Another way is to run multiple versions of the game at the same time. This is called multi threading or multi processing. For this there is a small problem with Python due to the Global Interpreter Lock, or GIL. Due to this problem it is not possible to run a python program on multiple cores using threading. This is a known problem and a good work around is to use the build in multiprocessing module.
This multiprocessing options has already been solved for you, but we will get to that a bit later.

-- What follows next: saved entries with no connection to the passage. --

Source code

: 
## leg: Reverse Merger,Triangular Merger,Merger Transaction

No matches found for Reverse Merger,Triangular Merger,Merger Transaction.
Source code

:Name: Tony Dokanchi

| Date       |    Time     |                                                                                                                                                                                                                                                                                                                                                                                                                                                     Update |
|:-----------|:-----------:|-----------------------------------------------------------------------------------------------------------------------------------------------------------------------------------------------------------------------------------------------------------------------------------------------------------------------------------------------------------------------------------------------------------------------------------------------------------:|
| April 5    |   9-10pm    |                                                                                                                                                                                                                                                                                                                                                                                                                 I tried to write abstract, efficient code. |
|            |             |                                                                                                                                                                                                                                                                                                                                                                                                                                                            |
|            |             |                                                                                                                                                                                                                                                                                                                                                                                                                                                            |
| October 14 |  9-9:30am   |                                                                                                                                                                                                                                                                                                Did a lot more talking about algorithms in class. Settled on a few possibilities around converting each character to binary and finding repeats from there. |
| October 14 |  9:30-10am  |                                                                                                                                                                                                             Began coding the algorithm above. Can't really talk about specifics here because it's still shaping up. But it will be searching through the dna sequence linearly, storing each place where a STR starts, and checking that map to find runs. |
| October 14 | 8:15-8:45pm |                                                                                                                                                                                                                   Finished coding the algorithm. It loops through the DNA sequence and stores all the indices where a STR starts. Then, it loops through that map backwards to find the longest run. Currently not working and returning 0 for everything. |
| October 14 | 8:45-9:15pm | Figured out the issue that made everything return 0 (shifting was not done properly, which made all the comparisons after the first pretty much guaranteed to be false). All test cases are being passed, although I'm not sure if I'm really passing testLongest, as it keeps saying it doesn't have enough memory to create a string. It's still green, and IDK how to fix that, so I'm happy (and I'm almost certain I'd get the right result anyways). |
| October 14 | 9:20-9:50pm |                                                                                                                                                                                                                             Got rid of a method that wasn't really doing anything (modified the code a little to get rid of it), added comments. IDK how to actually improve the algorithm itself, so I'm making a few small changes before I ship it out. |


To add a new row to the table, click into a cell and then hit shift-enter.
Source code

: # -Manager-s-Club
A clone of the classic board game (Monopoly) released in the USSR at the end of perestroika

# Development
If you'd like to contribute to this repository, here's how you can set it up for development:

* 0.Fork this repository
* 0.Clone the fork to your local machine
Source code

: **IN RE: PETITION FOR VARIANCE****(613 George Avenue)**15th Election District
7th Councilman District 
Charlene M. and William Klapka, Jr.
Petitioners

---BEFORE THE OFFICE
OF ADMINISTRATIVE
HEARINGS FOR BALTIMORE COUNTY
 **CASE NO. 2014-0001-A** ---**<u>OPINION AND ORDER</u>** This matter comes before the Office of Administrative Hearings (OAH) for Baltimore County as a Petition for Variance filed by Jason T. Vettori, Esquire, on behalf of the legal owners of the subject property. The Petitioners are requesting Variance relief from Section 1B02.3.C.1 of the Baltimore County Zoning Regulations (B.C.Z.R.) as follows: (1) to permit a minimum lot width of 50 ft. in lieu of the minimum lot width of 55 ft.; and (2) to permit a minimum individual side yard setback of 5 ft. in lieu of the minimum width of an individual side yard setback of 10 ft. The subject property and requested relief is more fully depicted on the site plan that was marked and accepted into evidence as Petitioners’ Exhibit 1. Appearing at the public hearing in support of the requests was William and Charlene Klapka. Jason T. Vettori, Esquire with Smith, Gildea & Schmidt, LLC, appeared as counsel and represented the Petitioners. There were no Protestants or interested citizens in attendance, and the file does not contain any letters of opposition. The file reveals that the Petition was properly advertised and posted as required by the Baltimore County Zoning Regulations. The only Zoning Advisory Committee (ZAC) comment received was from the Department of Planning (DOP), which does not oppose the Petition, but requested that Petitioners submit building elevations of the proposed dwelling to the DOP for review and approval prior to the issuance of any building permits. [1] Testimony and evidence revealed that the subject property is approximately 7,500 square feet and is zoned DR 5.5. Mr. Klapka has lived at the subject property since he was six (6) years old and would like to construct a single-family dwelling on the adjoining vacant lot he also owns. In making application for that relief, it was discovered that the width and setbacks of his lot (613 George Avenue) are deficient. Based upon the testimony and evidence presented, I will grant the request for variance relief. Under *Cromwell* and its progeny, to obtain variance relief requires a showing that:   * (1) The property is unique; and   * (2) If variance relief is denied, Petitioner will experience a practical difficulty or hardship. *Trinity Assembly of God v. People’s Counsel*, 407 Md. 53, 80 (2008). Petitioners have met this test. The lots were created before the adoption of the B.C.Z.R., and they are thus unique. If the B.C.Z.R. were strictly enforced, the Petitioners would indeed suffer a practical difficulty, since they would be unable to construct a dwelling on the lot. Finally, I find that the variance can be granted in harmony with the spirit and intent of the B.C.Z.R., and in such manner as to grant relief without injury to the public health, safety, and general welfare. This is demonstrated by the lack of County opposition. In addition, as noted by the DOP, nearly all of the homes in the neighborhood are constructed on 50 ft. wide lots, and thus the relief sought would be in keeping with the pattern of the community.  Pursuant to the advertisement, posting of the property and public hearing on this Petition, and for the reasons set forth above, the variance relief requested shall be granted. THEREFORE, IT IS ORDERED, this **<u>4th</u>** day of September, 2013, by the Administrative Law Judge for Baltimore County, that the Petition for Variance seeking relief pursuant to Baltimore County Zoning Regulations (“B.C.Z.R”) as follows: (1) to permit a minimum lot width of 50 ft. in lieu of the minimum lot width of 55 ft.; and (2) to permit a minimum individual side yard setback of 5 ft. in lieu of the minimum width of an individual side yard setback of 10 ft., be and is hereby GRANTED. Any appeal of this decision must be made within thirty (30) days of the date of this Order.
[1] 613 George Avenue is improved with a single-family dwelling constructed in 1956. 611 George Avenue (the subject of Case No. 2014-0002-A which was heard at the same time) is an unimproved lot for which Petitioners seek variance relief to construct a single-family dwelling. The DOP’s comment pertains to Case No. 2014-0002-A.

In this lesson we adapted the policy gradient algorithm for CartPole to work on Pong. One of the things that we added is the preprocessing, to simplify the observation for the model. This simplifaction is occuring a lot in the machine learning world and is generally known as preprocessing your data. One important thing is that you can prove that your preprocessing is doing what you claim it is doing. So in the next chapter we will take a look at how we can prove it is working correctly and make the preprocessing more general, so it can also apply for other gym games.